• TASK DIRECTIONS: Return the source text from all of the data below verbatim, character for character, and leave out the pictures.

• RECORDS PROVIDED:
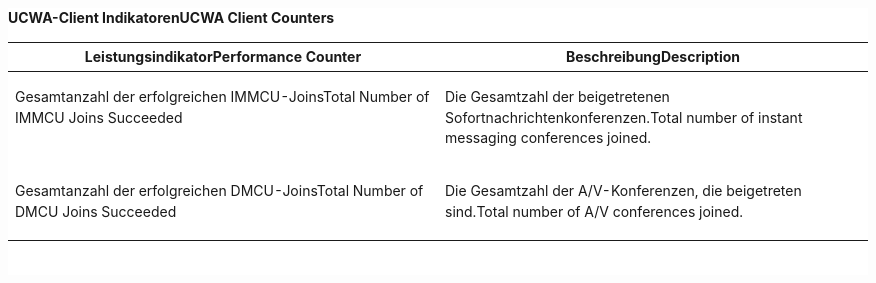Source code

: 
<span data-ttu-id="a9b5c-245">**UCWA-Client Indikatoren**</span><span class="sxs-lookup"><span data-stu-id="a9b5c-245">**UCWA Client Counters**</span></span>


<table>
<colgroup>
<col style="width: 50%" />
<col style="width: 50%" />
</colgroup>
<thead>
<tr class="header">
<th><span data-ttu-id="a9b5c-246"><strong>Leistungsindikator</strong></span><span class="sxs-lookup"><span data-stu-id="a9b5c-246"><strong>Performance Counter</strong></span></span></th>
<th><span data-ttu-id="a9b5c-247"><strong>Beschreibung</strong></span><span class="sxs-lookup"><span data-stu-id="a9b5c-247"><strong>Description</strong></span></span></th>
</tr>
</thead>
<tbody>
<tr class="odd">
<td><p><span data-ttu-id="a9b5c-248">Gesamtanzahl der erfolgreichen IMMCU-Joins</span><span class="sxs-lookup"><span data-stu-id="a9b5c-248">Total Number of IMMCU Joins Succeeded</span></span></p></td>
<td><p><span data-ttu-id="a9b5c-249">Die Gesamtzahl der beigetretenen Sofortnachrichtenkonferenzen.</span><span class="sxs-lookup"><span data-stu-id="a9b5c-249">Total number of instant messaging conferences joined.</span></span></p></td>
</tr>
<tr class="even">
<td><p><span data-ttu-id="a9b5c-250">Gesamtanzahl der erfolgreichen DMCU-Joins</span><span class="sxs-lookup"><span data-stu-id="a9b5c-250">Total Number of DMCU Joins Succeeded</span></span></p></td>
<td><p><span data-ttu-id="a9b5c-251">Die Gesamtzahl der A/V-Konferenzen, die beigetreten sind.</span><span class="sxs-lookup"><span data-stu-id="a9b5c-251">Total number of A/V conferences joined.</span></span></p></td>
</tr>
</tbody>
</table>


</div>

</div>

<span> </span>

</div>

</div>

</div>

• WORKED SOLUTION:
Source code

: 
<span data-ttu-id="a9b5c-245">**UCWA-Client Indikatoren**</span><span class="sxs-lookup"><span data-stu-id="a9b5c-245">**UCWA Client Counters**</span></span>


<table>
<colgroup>
<col style="width: 50%" />
<col style="width: 50%" />
</colgroup>
<thead>
<tr class="header">
<th><span data-ttu-id="a9b5c-246"><strong>Leistungsindikator</strong></span><span class="sxs-lookup"><span data-stu-id="a9b5c-246"><strong>Performance Counter</strong></span></span></th>
<th><span data-ttu-id="a9b5c-247"><strong>Beschreibung</strong></span><span class="sxs-lookup"><span data-stu-id="a9b5c-247"><strong>Description</strong></span></span></th>
</tr>
</thead>
<tbody>
<tr class="odd">
<td><p><span data-ttu-id="a9b5c-248">Gesamtanzahl der erfolgreichen IMMCU-Joins</span><span class="sxs-lookup"><span data-stu-id="a9b5c-248">Total Number of IMMCU Joins Succeeded</span></span></p></td>
<td><p><span data-ttu-id="a9b5c-249">Die Gesamtzahl der beigetretenen Sofortnachrichtenkonferenzen.</span><span class="sxs-lookup"><span data-stu-id="a9b5c-249">Total number of instant messaging conferences joined.</span></span></p></td>
</tr>
<tr class="even">
<td><p><span data-ttu-id="a9b5c-250">Gesamtanzahl der erfolgreichen DMCU-Joins</span><span class="sxs-lookup"><span data-stu-id="a9b5c-250">Total Number of DMCU Joins Succeeded</span></span></p></td>
<td><p><span data-ttu-id="a9b5c-251">Die Gesamtzahl der A/V-Konferenzen, die beigetreten sind.</span><span class="sxs-lookup"><span data-stu-id="a9b5c-251">Total number of A/V conferences joined.</span></span></p></td>
</tr>
</tbody>
</table>


</div>

</div>

<span> </span>

</div>

</div>

</div>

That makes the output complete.